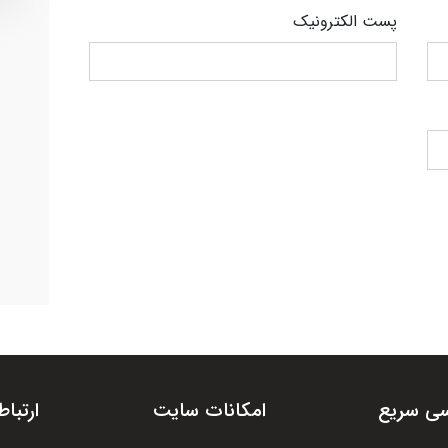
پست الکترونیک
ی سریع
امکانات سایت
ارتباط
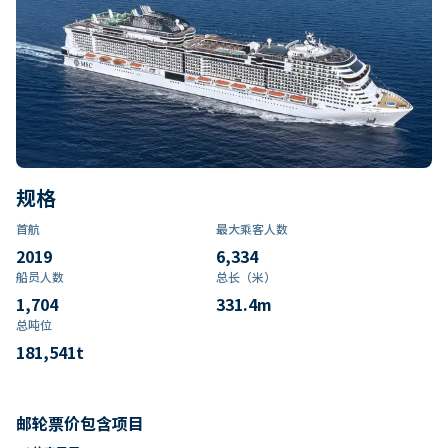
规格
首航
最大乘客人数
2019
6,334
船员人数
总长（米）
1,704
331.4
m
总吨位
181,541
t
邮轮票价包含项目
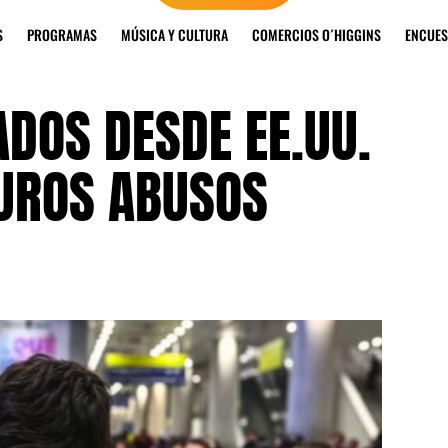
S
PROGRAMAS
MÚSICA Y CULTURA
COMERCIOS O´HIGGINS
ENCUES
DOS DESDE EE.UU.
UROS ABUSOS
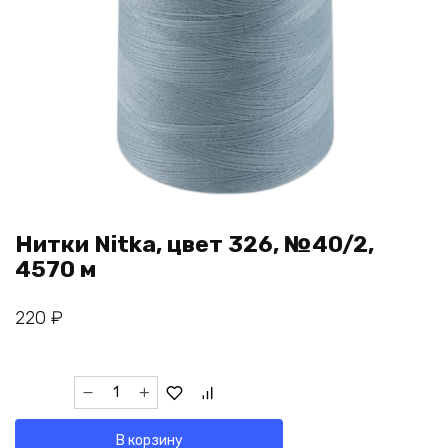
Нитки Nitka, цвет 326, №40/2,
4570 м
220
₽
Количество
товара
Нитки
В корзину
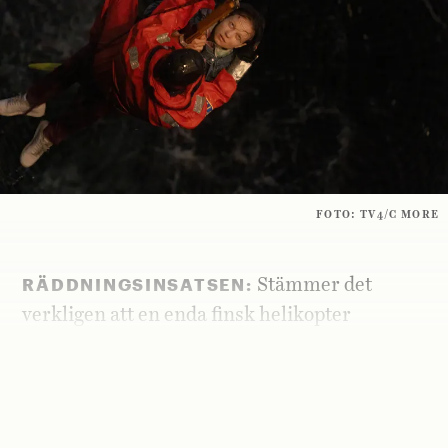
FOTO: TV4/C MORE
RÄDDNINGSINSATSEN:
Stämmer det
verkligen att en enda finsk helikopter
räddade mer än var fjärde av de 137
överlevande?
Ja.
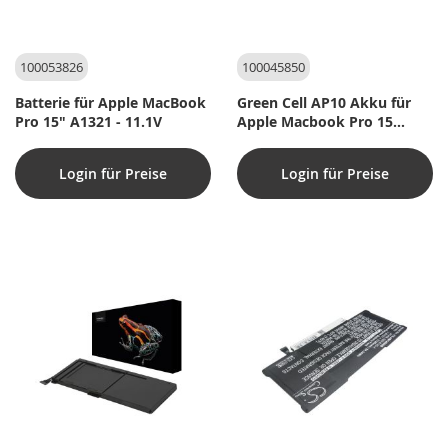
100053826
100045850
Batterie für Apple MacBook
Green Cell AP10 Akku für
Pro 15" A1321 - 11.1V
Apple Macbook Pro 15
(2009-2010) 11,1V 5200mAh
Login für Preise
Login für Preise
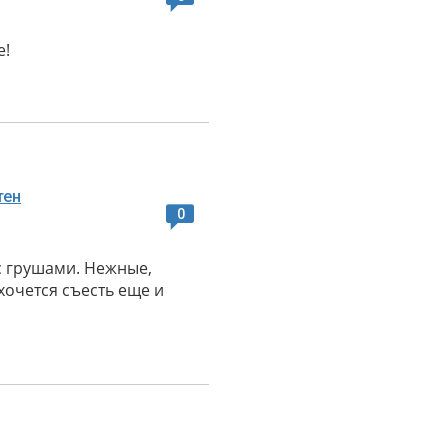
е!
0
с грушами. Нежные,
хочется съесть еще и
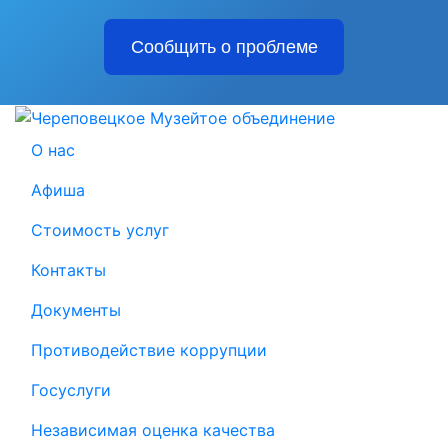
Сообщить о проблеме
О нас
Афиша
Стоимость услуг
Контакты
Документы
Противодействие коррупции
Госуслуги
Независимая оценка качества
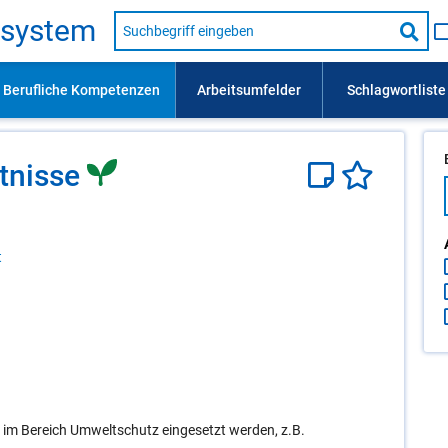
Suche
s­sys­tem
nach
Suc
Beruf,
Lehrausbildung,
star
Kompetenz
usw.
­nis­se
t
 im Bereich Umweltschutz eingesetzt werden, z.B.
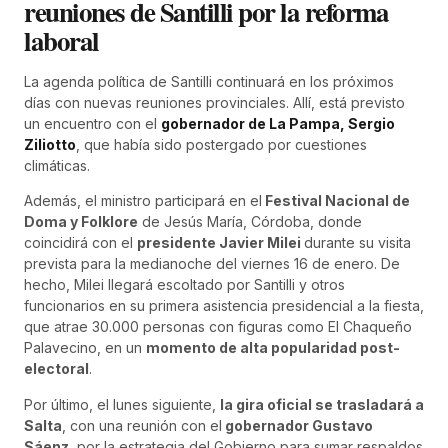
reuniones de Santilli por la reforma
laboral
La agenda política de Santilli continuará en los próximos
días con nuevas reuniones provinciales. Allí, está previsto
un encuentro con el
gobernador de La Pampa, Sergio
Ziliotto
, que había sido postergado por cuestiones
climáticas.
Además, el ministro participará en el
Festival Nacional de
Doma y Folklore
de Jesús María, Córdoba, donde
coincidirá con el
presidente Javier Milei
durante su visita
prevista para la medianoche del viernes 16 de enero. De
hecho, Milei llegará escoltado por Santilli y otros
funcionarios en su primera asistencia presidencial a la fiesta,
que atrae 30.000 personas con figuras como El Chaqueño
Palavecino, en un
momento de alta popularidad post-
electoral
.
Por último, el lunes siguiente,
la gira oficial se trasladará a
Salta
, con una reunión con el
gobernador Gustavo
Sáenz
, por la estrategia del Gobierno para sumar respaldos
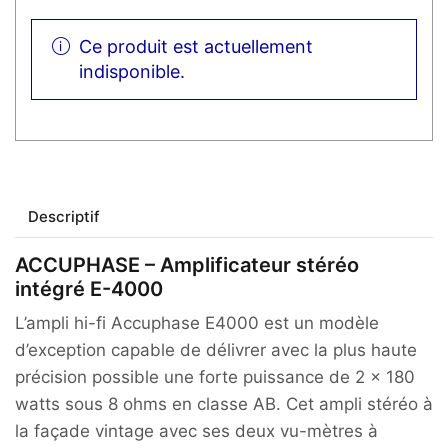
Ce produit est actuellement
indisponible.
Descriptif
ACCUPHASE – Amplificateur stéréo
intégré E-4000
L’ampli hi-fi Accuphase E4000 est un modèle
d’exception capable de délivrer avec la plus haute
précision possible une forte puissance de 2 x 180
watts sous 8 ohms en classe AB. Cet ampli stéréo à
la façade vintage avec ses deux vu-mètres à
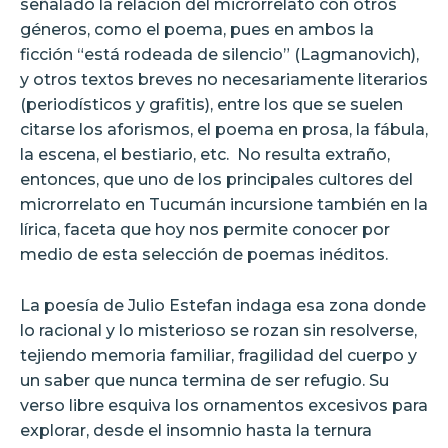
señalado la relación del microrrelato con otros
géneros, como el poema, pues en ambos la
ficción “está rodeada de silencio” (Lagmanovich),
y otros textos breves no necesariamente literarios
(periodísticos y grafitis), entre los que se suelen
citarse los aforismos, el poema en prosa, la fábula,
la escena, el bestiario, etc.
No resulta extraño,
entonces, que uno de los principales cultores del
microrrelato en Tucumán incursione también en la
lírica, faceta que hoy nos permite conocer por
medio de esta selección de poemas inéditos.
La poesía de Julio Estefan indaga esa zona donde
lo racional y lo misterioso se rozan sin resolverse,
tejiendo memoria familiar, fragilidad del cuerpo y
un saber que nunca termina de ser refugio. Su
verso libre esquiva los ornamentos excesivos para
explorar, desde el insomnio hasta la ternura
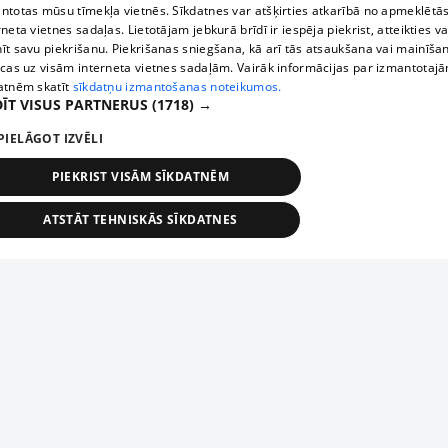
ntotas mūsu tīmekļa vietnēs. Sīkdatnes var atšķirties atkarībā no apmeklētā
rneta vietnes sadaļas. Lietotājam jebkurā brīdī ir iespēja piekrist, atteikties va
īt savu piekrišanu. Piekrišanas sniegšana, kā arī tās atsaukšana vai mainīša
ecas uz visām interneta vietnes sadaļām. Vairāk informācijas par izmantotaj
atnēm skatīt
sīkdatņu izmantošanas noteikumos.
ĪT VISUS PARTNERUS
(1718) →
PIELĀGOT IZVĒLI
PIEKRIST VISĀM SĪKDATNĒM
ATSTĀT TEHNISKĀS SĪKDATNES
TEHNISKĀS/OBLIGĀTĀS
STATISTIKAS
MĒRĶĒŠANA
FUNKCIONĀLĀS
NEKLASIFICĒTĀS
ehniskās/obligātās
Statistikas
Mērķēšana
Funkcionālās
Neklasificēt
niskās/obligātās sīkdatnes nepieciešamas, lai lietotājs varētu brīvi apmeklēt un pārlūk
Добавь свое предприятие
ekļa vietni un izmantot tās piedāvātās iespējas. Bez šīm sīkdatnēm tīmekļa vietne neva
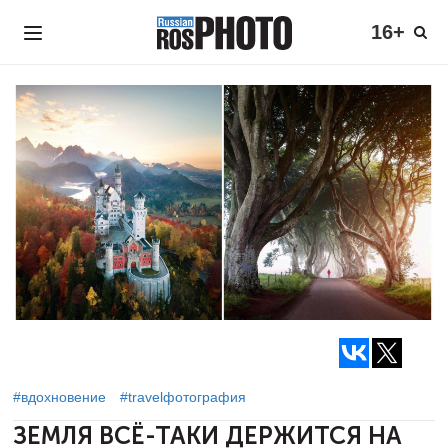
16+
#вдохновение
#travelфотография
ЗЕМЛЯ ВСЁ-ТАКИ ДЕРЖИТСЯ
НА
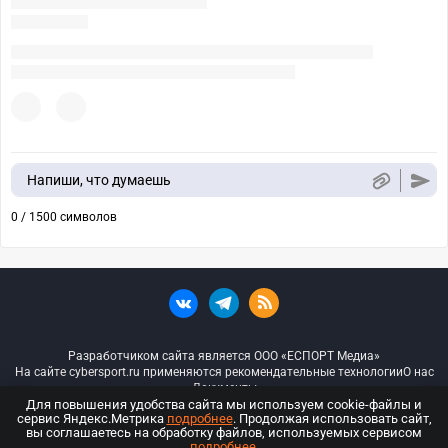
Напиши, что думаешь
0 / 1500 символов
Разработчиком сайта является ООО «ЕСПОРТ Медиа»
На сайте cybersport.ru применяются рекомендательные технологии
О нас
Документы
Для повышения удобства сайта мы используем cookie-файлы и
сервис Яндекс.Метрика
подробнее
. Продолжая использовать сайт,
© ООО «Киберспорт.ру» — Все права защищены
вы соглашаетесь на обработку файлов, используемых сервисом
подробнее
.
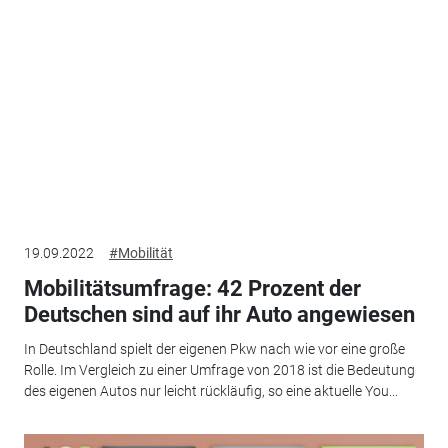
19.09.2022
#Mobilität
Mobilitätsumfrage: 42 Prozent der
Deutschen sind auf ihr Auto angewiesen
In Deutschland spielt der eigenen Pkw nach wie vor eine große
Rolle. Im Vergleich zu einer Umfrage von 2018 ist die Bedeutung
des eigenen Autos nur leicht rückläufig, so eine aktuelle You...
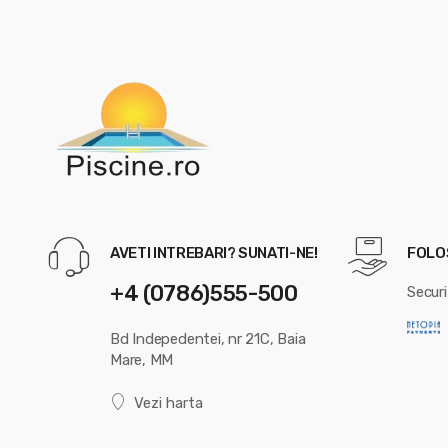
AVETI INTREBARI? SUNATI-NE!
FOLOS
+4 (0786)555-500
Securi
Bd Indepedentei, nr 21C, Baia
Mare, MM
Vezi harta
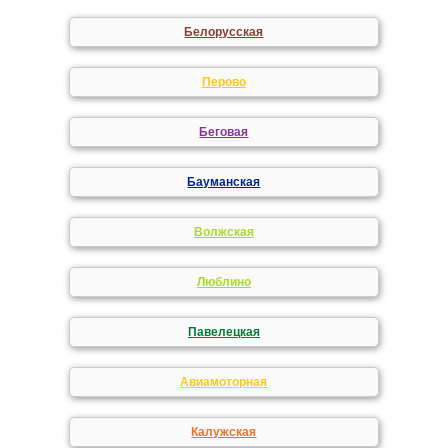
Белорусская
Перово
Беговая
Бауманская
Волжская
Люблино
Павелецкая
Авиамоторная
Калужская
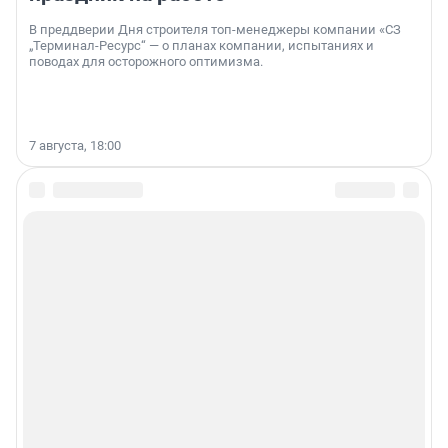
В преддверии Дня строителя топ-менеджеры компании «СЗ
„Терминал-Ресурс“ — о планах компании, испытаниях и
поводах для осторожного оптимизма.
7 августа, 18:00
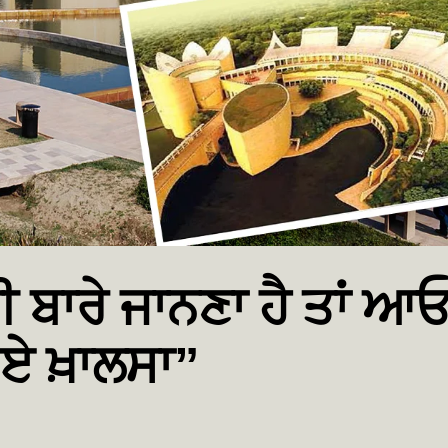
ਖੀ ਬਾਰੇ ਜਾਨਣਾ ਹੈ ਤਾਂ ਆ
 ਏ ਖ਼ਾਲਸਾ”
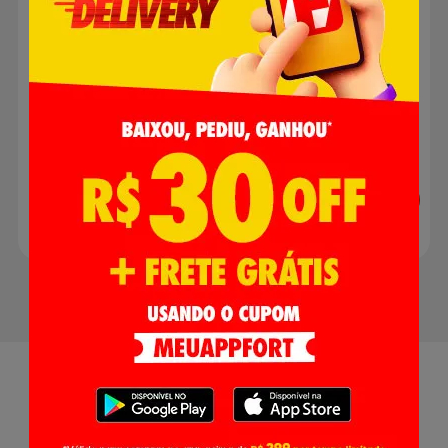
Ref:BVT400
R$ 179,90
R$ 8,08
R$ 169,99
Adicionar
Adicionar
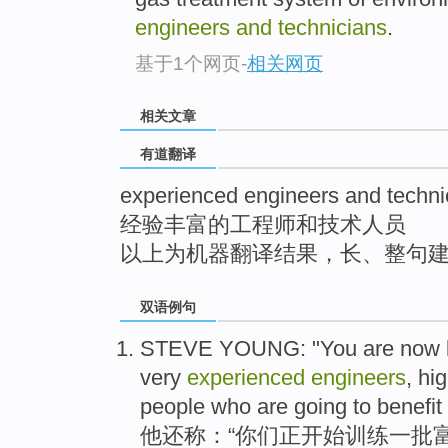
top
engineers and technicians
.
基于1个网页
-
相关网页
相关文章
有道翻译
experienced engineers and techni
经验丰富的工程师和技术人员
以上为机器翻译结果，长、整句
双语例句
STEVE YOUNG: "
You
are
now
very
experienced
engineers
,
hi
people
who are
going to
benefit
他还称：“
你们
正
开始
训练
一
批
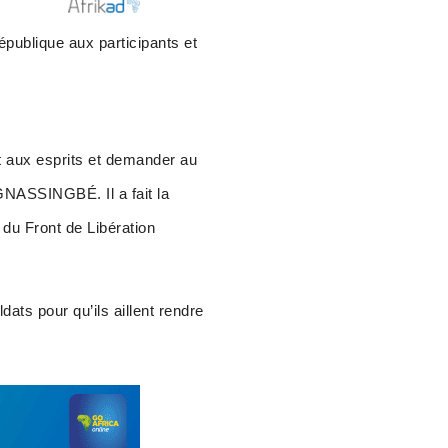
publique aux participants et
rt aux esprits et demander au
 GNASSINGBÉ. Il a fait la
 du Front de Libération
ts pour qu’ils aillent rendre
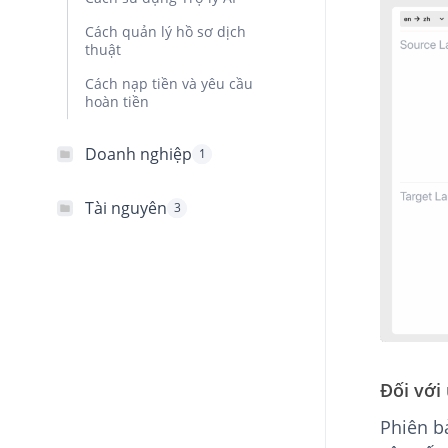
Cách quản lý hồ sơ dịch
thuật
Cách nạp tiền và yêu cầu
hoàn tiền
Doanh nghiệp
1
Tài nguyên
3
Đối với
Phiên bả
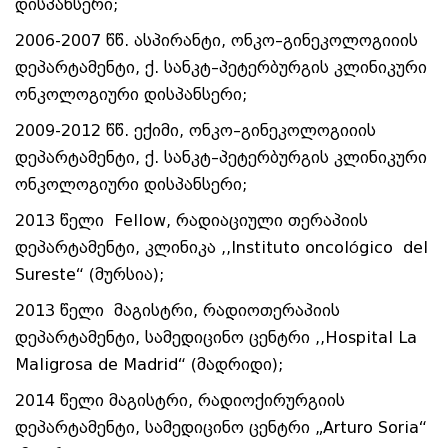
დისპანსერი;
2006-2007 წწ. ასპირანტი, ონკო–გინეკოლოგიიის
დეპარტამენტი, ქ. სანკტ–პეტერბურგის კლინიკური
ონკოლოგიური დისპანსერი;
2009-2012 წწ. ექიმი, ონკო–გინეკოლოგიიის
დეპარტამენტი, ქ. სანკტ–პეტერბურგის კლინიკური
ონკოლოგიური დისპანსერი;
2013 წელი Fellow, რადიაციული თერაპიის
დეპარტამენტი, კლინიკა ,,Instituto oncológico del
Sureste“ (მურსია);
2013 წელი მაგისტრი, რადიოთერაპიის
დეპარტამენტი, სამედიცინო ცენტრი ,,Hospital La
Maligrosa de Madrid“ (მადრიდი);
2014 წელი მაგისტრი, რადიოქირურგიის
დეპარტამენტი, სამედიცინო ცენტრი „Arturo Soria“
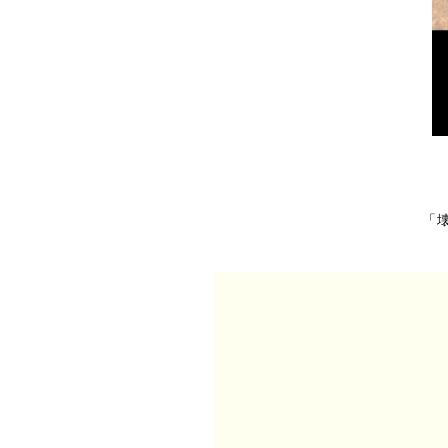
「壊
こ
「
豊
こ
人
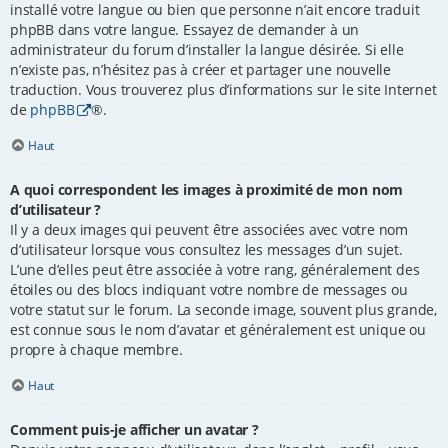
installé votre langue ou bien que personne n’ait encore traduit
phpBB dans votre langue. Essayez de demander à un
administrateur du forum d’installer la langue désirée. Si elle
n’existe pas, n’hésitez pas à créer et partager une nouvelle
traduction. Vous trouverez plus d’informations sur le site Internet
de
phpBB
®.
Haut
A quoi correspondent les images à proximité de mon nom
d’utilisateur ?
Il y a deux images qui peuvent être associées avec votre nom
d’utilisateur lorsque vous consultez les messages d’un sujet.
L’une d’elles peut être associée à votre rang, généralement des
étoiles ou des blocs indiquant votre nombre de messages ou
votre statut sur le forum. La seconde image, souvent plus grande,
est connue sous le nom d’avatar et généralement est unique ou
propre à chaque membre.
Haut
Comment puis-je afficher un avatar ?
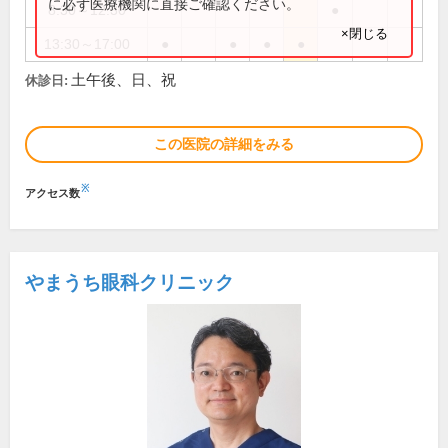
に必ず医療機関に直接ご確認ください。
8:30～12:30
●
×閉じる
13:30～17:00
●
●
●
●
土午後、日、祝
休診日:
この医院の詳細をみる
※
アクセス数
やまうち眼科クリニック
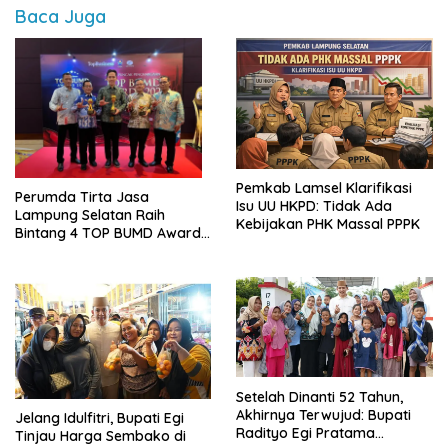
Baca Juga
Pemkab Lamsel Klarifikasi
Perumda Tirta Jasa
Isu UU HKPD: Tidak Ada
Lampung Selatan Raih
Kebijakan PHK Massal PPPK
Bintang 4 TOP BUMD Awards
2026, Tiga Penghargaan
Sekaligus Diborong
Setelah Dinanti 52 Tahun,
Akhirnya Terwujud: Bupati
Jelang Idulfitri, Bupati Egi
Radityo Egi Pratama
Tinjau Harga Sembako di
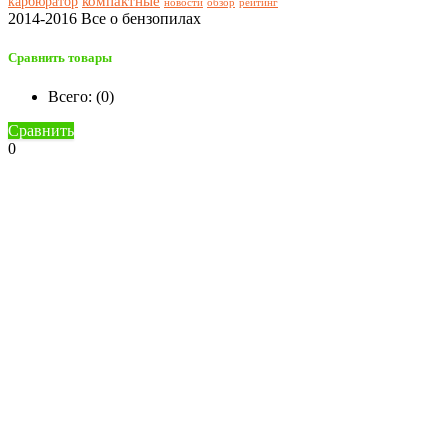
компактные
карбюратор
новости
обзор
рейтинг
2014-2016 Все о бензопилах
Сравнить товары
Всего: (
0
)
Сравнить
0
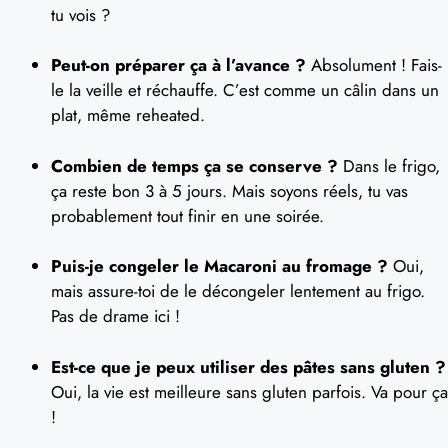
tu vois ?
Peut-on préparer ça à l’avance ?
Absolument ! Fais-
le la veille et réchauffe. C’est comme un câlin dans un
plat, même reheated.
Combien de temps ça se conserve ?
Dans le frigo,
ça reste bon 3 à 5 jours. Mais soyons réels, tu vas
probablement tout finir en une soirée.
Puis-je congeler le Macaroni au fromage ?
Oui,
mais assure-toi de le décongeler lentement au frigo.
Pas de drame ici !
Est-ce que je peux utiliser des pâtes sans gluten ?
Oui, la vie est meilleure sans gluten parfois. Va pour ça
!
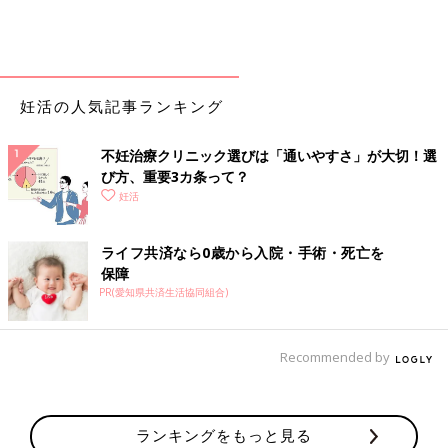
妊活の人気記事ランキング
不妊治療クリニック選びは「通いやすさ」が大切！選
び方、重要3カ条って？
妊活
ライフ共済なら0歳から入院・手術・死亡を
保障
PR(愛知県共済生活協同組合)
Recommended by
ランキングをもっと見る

----------

*INSTRUCTIONS FOR THE TASK*:
Could you reproduce exactly the lines from the first line of the listing through the line containing "Apple Macbook Pro 15", both included, with pictures left out?

*SOLUTION*:
پست الکترونیک
ی سریع
امکانات سایت
ارتباط
规格
首航
最大乘客人数
2019
6,334
船员人数
总长（米）
1,704
331.4
m
总吨位
181,541
t
邮轮票价包含项目
S
PROGRAMAS
MÚSICA Y CULTURA
COMERCIOS O´HIGGINS
ENCUES
DOS DESDE EE.UU.
UROS ABUSOS
Нитки Nitka, цвет 326, №40/2,
4570 м
220
₽
Количество
товара
Нитки
В корзину
FOTO: TV4/C MORE
RÄDDNINGSINSATSEN:
Stämmer det
verkligen att en enda finsk helikopter
räddade mer än var fjärde av de 137
överlevande?
Ja.
100053826
100045850
Batterie für Apple MacBook
Green Cell AP10 Akku für
Pro 15" A1321 - 11.1V
Apple Macbook Pro 15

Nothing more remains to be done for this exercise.